- Born: May 23, 1966 (age 59) London, England
- Genres: Classical
- Occupation: conductor
- Instrument: Viola

= Neil Thomson (conductor) =

Neil William Thomson (born 23 May 1966) is a British conductor and conducting professor.

Neil Thomson was born in London in 1966, and educated at Dulwich College. He then studied violin and viola at the Royal Academy of Music (1984–87) and conducting with Norman Del Mar at the Royal College of Music (1987–89). He was a member of the conducting class at Tanglewood Summer School in 1989 where his teachers included Gustav Meier, Seiji Ozawa, Kurt Sanderling and Leonard Bernstein.

Since March 2014 he has served as Principal Conductor and Artistic Director of the Philharmonic Orchestra of Goiás, Brazil.
In the UK he has conducted the London Symphony Orchestra, the London Philharmonic Orchestra, the Philharmonia, the Royal Philharmonic Orchestra, the Royal Liverpool Philharmonic, the Royal Scottish National Orchestra, the Hallé, the BBC Symphony Orchestra, the Ulster Orchestra and the Orchestra of Welsh National Opera.

Recent debuts include concerts with the São Paulo Symphony Orchestra, Brazilian Symphony Orchestra, Minas Gerais Philharmonic Orchestra, Yomiuri Nippon Symphony Orchestra, Tokyo Philharmonic, the Century Orchestra Osaka, the Kansai Philharmonic, the Lahti Sinfonia, the Romanian National Orchestra, the Britten Sinfonia, the Ulster Orchestra, the RTÉ Concert Orchestra, the Orchestra of Gothenburg Opera, Aarhus Symphony Orchestrathe Cork Concert Orchestra, and the Orchestra of Opera North.

He has performed with Sir James Galway, Dame Moura Lympany, Sir Thomas Allen, Dame Felicity Lott, Philip Langridge, Sarah Chang, Antônio Meneses, Steven Isserlis, Julian Lloyd Webber, David Geringas, Natalie Clein, Ittai Shapira, György Pauk, Brett Dean, Jean-Philippe Collard, Stephen Hough, Peter Jablonski, Jean-Louis Steuerman, Dame Evelyn Glennie and Sir Richard Rodney Bennett.

Recent collaborations include a Schumann Cello Concerto with Steven Isserlis, an opera gala with Danielle de Niese, a tour in Brazil with Antônio Meneses, Liszt Second Piano Concerto and Brahms Second Piano Concerto with Stephen Hough, the premiere of Joseph Phibbs's new Percussion Concerto with Dame Evelyn Glennie and a rare performance of the complete Incidental Music written by Frederick Delius for Flecker's drama Hassan at the Cheltenham Festival. He recently stepped in at three days' notice to replace Louis Langrée with the São Paulo Symphony Orchestra conducting works by Messiaen, Scriabin, Richard Strauss, Mozart and Tchaikovsky. This led to immediate re-invitations for 2017 and 2018 where he will be conducting two weeks in the subscription series in both years.
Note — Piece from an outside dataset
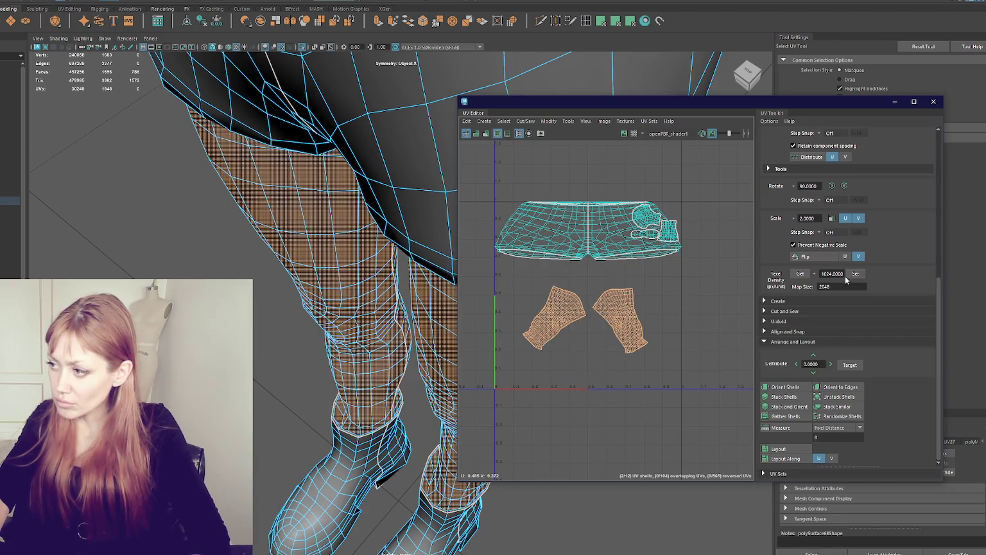
pyautogui.click(797, 395)
pyautogui.click(798, 405)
Alongside his symphonic work he has developed a speciality for conducting films with live orchestra. He gave the premiere of the newly reconstructed score for Singin' in the Rain at the Royal Albert Hall in London in 2013. Other films include Psycho, Vertigo, Casablanca, The Wizard of Oz, Fantasia, Amadeus and Titanic.

Recordings include a disc of American contemporary violin concerti with Ittai Shapira and the Royal Liverpool Philharmonic Orchestra and two discs of orchestral music by César Guerra-Peixe with the Goias Philharmonic Orchestra. He is currently engaged on a project to record all 14 symphonies of Cláudio Santoro for Naxos with the OFG.

He has been a guest professor at the Mozarteum in Salzburg, the Krakow Academy of Music, the Conservatoire "Arrigo Boito" in Parma, the Lithuanian Academy of Music, the Campos do Jordao Festival and the Los Angeles Conducting Workshop.